Task description:
Which lines below contain "უამრავი"? Copy every one of them.

Saved data entries

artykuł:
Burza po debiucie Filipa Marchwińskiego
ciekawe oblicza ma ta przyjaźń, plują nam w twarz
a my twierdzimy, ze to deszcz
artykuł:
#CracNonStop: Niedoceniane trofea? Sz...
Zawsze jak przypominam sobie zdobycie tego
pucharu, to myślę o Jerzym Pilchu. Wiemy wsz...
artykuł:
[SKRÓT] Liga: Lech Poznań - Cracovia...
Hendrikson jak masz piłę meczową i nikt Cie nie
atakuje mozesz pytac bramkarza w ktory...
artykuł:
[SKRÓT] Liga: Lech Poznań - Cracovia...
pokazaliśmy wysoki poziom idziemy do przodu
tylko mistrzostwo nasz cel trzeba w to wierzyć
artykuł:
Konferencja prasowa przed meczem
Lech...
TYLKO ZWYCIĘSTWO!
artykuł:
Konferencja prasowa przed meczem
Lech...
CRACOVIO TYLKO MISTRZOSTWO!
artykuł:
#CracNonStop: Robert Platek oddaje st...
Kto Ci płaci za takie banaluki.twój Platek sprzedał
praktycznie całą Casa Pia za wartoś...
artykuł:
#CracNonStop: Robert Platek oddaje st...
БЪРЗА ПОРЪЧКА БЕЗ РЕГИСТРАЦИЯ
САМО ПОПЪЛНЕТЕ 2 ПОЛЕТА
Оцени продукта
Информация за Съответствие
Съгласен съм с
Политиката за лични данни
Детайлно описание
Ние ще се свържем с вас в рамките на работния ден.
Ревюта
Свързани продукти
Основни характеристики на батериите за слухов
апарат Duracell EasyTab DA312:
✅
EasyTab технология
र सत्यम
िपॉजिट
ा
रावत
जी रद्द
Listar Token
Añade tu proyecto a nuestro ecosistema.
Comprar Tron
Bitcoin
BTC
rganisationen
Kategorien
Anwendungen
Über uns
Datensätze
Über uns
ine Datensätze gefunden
--
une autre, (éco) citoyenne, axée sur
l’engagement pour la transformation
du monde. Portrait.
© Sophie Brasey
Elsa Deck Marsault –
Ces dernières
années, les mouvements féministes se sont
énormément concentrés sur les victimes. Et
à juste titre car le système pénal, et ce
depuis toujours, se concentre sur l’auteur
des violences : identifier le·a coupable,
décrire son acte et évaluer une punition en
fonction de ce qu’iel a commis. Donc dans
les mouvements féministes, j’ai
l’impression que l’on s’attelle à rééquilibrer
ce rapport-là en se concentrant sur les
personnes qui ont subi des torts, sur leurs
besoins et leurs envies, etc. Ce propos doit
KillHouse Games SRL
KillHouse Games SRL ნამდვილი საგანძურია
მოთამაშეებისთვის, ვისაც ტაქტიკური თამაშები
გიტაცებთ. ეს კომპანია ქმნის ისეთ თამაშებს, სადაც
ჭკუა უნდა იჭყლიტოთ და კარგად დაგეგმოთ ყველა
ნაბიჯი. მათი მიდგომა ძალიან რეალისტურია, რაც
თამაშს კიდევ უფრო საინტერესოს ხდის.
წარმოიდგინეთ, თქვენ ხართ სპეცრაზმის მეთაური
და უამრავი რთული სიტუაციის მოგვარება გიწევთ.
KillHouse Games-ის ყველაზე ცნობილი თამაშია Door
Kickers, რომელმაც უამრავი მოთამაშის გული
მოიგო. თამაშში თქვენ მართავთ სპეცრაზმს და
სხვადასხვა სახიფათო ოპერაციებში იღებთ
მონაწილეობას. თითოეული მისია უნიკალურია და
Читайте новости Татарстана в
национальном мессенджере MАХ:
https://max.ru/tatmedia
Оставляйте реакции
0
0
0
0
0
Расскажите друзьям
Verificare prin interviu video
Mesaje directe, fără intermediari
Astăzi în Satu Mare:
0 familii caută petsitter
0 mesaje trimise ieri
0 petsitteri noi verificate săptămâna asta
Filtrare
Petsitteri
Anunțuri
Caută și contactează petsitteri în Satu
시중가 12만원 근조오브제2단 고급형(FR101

Answer to this task:
და უამრავი რთული სიტუაციის მოგვარება გიწევთ.
Kickers, რომელმაც უამრავი მოთამაშის გული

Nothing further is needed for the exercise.